How do Peskin/Schroeder derive 2-component Fierz identities?

[Theage]

On page 51 Peskin and Schroeder are beginning to derive basic Fierz interchange relations using two-component right-handed spinors. They start by stating the trivial (but tedious) Pauli sigma identity (\sigma^\mu)_{\alpha\beta}(\sigma_{\mu})_{\gamma\delta}=2\epsilon_{\alpha\gamma}\epsilon_{\beta\delta}. They then claim to "sandwich" this identity in between the right-handed part of four Dirac spinors u_1,u_2,u_3,u_4: (\bar u_{1R}\sigma^\mu u_{2R})(\bar u_{3R}\sigma_{\mu}u_{4R})=2\epsilon_{\alpha\gamma}\bar u_{1R\alpha}\bar u_{3R\gamma}\epsilon_{\beta\delta}u_{2R\beta}u_{4R\delta}. I understand the first identity with elements of the contraction of the Pauli vector perfectly fine, but this one completely mystifies me. The next step in their calculation swaps indices in the Levi-Citiva symbols and uses essentially the same equation in the other direction to get the expected Fierz identity, so if I understood the first equality I would also know the second. However, I just can't see how it easily follows from the Pauli matrix equation. I thus have two questions.

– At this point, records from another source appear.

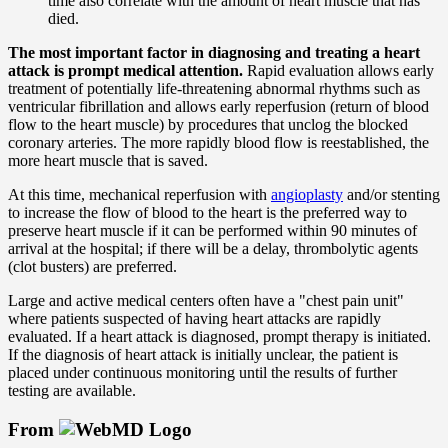
time also correlate with the amount of heart muscle that has
died.
The most important factor in diagnosing and treating a heart
attack is prompt medical attention.
Rapid evaluation allows early
treatment of potentially life-threatening abnormal rhythms such as
ventricular fibrillation and allows early reperfusion (return of blood
flow to the heart muscle) by procedures that unclog the blocked
coronary arteries. The more rapidly blood flow is reestablished, the
more heart muscle that is saved.
At this time, mechanical reperfusion with
angioplasty
and/or stenting
to increase the flow of blood to the heart is the preferred way to
preserve heart muscle if it can be performed within 90 minutes of
arrival at the hospital; if there will be a delay, thrombolytic agents
(clot busters) are preferred.
Large and active medical centers often have a "chest pain unit"
where patients suspected of having heart attacks are rapidly
evaluated. If a heart attack is diagnosed, prompt therapy is initiated.
If the diagnosis of heart attack is initially unclear, the patient is
placed under continuous monitoring until the results of further
testing are available.
From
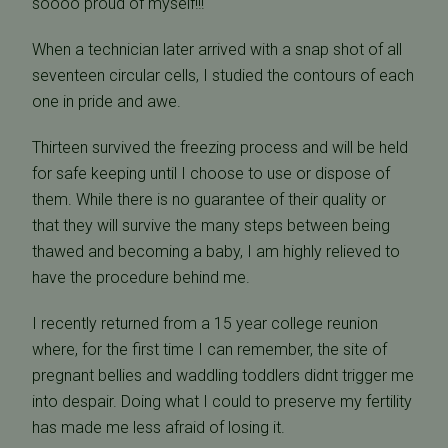
soooo proud of myself!!!
When a technician later arrived with a snap shot of all
seventeen circular cells, I studied the contours of each
one in pride and awe.
Thirteen survived the freezing process and will be held
for safe keeping until I choose to use or dispose of
them. While there is no guarantee of their quality or
that they will survive the many steps between being
thawed and becoming a baby, I am highly relieved to
have the procedure behind me.
I recently returned from a 15 year college reunion
where, for the first time I can remember, the site of
pregnant bellies and waddling toddlers didnt trigger me
into despair. Doing what I could to preserve my fertility
has made me less afraid of losing it.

a) Is there an elegant way to actually "sandwich" the identity into four right-handed Weyl spinors, or do I have to manually expand the bilinears?

b) Does right-handedness actually play a role here? That is, it seems to me like this derivation would work just as well with any left-handed spinors, but is this true?

 

[The_Duck]

a) Is there an elegant way to actually "sandwich" the identity into four right-handed Weyl spinors, or do I have to manually expand the bilinears?

So you're asking how to get from the first equation you wrote down to the second equation you wrote down? Just write the matrix multiplication out with explicit indices like this:

(\bar u_{1R}\sigma^\mu u_{2R})(\bar u_{3R}\sigma_{\mu}u_{4R})
= (\bar u_{1R})_\alpha (\sigma^\mu)_{\alpha\beta} (u_{2R})_\beta (\bar u_{3R})_\gamma (\sigma_{\mu})_{\gamma\delta} (u_{4R})_\delta
= (\sigma^\mu)_{\alpha\beta} (\sigma_{\mu})_{\gamma\delta}(\bar u_{1R})_\alpha (u_{2R})_\beta (\bar u_{3R})_\gamma (u_{4R})_\delta
= 2\epsilon_{\alpha\gamma}\epsilon_{\beta\delta} (\bar u_{1R})_\alpha (u_{2R})_\beta (\bar u_{3R})_\gamma (u_{4R})_\delta
= 2 (\bar u_{1R})_\alpha \epsilon_{\alpha\gamma} (\bar u_{3R})_\gamma (u_{2R})_\beta \epsilon_{\beta\delta} (u_{4R})_\delta

b) Does right-handedness actually play a role here? That is, it seems to me like this derivation would work just as well with any left-handed spinors, but is this true?

I think between left-handed spinors you are supposed to use the $\bar\sigma$ matrices. That is, I think $u_{1L}\bar\sigma^\mu u_{2L}$ transforms like a proper Lorentz vector, but $u_{1L}\sigma^\mu u_{2L}$ probably doesn't. I like Srednicki's textbook for some of this stuff, because its use of dotted and undotted indices helps to understand the difference between $\sigma^\mu$ and $\bar\sigma^\mu$.

 

[Theage]

Thank you! I was just getting lost in the indices, but now I understand.